PROBLEM DESCRIPTION >> Search the listing below for the string "dashboard" and copy every line where it occurs.

▼

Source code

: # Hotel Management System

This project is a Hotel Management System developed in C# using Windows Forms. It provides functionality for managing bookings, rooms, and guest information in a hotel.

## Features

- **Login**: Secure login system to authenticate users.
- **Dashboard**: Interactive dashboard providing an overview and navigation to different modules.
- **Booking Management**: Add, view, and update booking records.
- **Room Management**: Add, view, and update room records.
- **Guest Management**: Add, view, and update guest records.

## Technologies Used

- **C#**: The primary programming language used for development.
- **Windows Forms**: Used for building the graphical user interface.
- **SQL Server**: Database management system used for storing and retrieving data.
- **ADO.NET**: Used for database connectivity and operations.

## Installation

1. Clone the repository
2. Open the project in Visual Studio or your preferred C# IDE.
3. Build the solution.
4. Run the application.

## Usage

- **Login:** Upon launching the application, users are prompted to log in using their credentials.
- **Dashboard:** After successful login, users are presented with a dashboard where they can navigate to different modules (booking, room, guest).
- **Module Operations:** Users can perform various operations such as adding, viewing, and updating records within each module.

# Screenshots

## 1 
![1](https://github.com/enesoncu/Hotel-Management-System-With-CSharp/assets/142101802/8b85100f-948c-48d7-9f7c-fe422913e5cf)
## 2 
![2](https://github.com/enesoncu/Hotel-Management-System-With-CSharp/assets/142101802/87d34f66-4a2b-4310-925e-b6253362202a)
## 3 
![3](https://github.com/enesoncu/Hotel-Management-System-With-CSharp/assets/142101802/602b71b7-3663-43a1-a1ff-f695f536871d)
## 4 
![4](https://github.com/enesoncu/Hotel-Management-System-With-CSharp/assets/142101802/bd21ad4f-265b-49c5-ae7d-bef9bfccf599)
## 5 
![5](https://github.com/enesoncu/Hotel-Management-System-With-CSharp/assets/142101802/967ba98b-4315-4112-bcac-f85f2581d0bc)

▲

SOLUTION >>
- **Dashboard**: Interactive dashboard providing an overview and navigation to different modules.
- **Dashboard:** After successful login, users are presented with a dashboard where they can navigate to different modules (booking, room, guest).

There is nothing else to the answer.